Getting Started

In this section, we will guide you through the process of setting up a development environment, making your first mod for Satisfactory, and provide important information regarding modding.

The Getting Started Guide is written assuming that you follow each page in sequence, getting progressively less step-by-step as you get used to how things work.

It is imperative that you follow the documentation closely, skipping nothing, while you are still learning. Every step in the docs is here for a good reason. If you think you found a mistake, contact us (covered below) so we can fix it!

Spending thirty seconds reading now can save you hours of frustration later. This is not an exaggeration.

Navigating the Docs

Before we get into the modding setup, here’s a quick overview of how this documentation website works, so you can find the pages you’re looking for.

As you read, keep your eyes out for boxes like these, which draw attention to particularly important things to watch out for, or helpful tips to help further your modding knowledge.

Using the Sidebar

Every documentation page has a corresponding link in the sidebar. On desktop, this sidebar is on the left side of the screen. On mobile (and narrow windows), you must press the 'table of contents' button in the top left to expand it. This sidebar can be thought of as a folder system. You can use the triangles to expand or collapse subsections of the sidebar. Some, but not all, of these subsections have 'title pages', which are the entries listed in-line with the triangle in the sidebar. For example, you are currently on the title page of the 'Getting Started' section.
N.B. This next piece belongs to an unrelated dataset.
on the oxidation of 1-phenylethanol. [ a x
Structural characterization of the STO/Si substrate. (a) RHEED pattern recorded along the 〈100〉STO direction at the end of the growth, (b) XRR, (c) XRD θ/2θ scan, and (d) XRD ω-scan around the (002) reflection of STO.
This getting started section should be followed in top to bottom order. The next page you should read after this one is titled 'Dependencies.'

This site hosts the documentation for the Satisfactory modding community, as well as a few specific mods. You can navigate to other mods' documentation with the switcher at the bottom of the sidebar. You can also use the switcher to visit older versions of the docs, which are preserved for historical purposes. Watch out for the 'Outdated Version' banner at the top of the screen to tell when you’re on an old page.

The docs also have a search functionality accessible in the top right, or by pressing Ctrl+K on your keyboard. The search only works on the latest version of the docs, and searches the sub-site you’re currently on.

Using the Table of Contents

In addition to the sidebar on the left, each page features table of contents on the right. Use this to keep track of how far though a page you are or jump between sections.

Join the Discord

Making mods for Satisfaction can get complex and confusing at times, but we’re here to help. Please consider joining our community Discord Server and pick up the Aspiring Modder role in the #rules channel to get access to dedicated help channels for mod makers.

Contributing to the Docs

These documentation pages are all written by community members, and are publicly editable via GitHub’s PR system. You can see the source code by clicking 'Edit this Page' in the top right corner of any page.

Please do not hesitate to contact us with corrections, suggestions, or questions. The best way to reach the team is our Discord Server.

You can find more info on contributing to the docs here.

Mod Reference

We need to talk about the concept of a "mod reference" before we continue because it will be referenced quite often.

A mod reference is essentially a mod’s unique name. This mod reference will then be used in class names, file names, folder names, and many other places. When you upload your mod to the Satisfactory Mod Repository for other people to use, you’ll need to provide your mod reference there as well.

Your Unreal plugin (also known as your mod) will need to use the mod reference as its name, and any C++ modules you write must be in a Source folder with the mod reference as the name.

Mod references can’t contain special characters (ex. +, #, ., ß, …​) nor can they contain spaces. However, they can contain underscores (_).

We strongly suggest that you follow Pascal Case naming conventions, that is, each 'word' in the mod reference starts with a capital letter and the rest are lowercase.

Here are a few possible examples of mod names and suggested mod references.

Mod Name: Example Mod

Mod Reference: ExampleMod

Mod Name: Rob’s very cool mod

Mod Reference: RobsVeryCoolMod

Note the exclusion of the apostrophe, because it’s a special character.